** Exercise input follows **
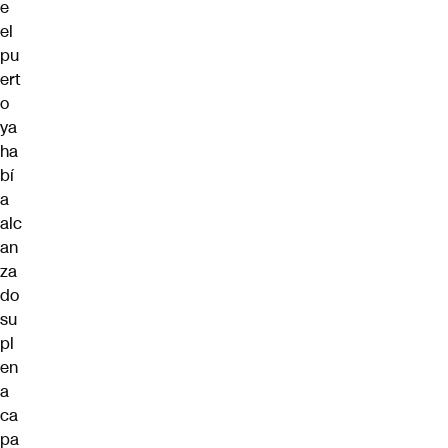
e
el
pu
ert
o
ya
ha
bí
a
alc
an
za
do
su
pl
en
a
ca
pa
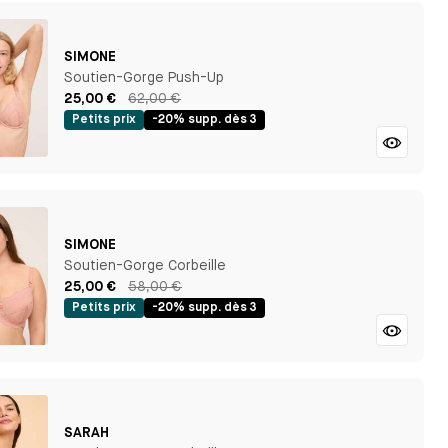
SIMONE
Soutien-Gorge Push-Up
25,00 €
62,00 €
Petits prix
-20% supp. dès 3
SIMONE
Soutien-Gorge Corbeille
25,00 €
58,00 €
Petits prix
-20% supp. dès 3
SARAH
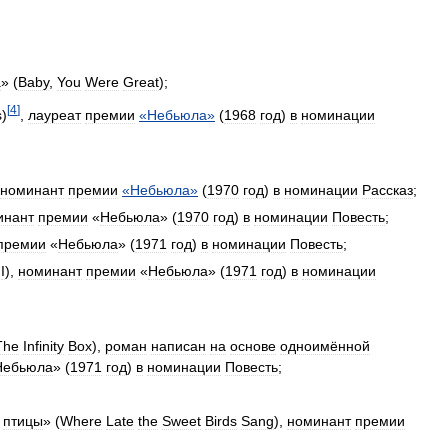
а
» (
Baby
,
You
Were
Great
);
[
4
]
s
)
,
лауреат
премии
«
Небьюла
»
(
1968
год
)
в
номинации
номинант
премии
«
Небьюла
»
(
1970
год
)
в
номинации
Рассказ
;
инант
премии
«
Небьюла
» (
1970
год
)
в
номинации
Повесть
;
премии
«
Небьюла
» (
1971
год
)
в
номинации
Повесть
;
I
),
номинант
премии
«
Небьюла
» (
1971
год
)
в
номинации
The
Infinity
Box
),
роман
написан
на
основе
одноимённой
Небьюла
» (
1971
год
)
в
номинации
Повесть
;
птицы
» (
Where
Late
the
Sweet
Birds
Sang
),
номинант
премии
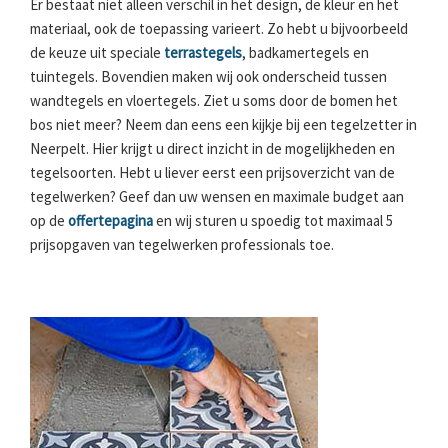
Er bestaat niet alleen verschil in het design, de kleur en het
materiaal, ook de toepassing varieert. Zo hebt u bijvoorbeeld
de keuze uit speciale
terrastegels
, badkamertegels en
tuintegels. Bovendien maken wij ook onderscheid tussen
wandtegels en vloertegels. Ziet u soms door de bomen het
bos niet meer? Neem dan eens een kijkje bij een tegelzetter in
Neerpelt. Hier krijgt u direct inzicht in de mogelijkheden en
tegelsoorten. Hebt u liever eerst een prijsoverzicht van de
tegelwerken? Geef dan uw wensen en maximale budget aan
op de
offertepagina
en wij sturen u spoedig tot maximaal 5
prijsopgaven van tegelwerken professionals toe.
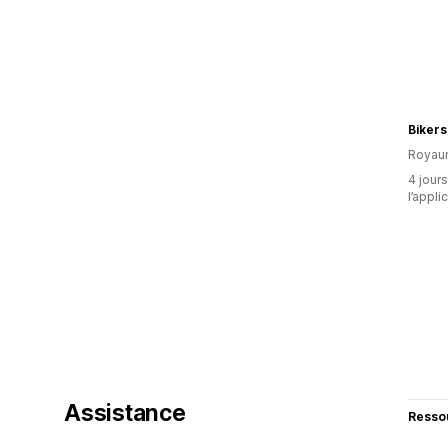
Bikers
Royau
4 jours
l’appli
Assistance
Resso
** End of Exercise input **
_Work to be completed_.
Reproduce each entry exactly as given; no pictures, please.

_Result_.
e
el
pu
ert
o
ya
ha
bí
a
alc
an
za
do
su
pl
en
a
ca
pa
SIMONE
Soutien-Gorge Push-Up
25,00 €
62,00 €
Petits prix
-20% supp. dès 3
SIMONE
Soutien-Gorge Corbeille
25,00 €
58,00 €
Petits prix
-20% supp. dès 3
SARAH
а
» (
Baby
,
You
Were
Great
);
[
4
]
s
)
,
лауреат
премии
«
Небьюла
»
(
1968
год
)
в
номинации
номинант
премии
«
Небьюла
»
(
1970
год
)
в
номинации
Рассказ
;
инант
премии
«
Небьюла
» (
1970
год
)
в
номинации
Повесть
;
премии
«
Небьюла
» (
1971
год
)
в
номинации
Повесть
;
I
),
номинант
премии
«
Небьюла
» (
1971
год
)
в
номинации
The
Infinity
Box
),
роман
написан
на
основе
одноимённой
Небьюла
» (
1971
год
)
в
номинации
Повесть
;
птицы
» (
Where
Late
the
Sweet
Birds
Sang
),
номинант
премии
Er bestaat niet alleen verschil in het design, de kleur en het
materiaal, ook de toepassing varieert. Zo hebt u bijvoorbeeld
de keuze uit speciale
terrastegels
, badkamertegels en
tuintegels. Bovendien maken wij ook onderscheid tussen
wandtegels en vloertegels. Ziet u soms door de bomen het
bos niet meer? Neem dan eens een kijkje bij een tegelzetter in
Neerpelt. Hier krijgt u direct inzicht in de mogelijkheden en
tegelsoorten. Hebt u liever eerst een prijsoverzicht van de
tegelwerken? Geef dan uw wensen en maximale budget aan
op de
offertepagina
en wij sturen u spoedig tot maximaal 5
prijsopgaven van tegelwerken professionals toe.
Bikers
Royau
4 jours
l’appli
Assistance
Resso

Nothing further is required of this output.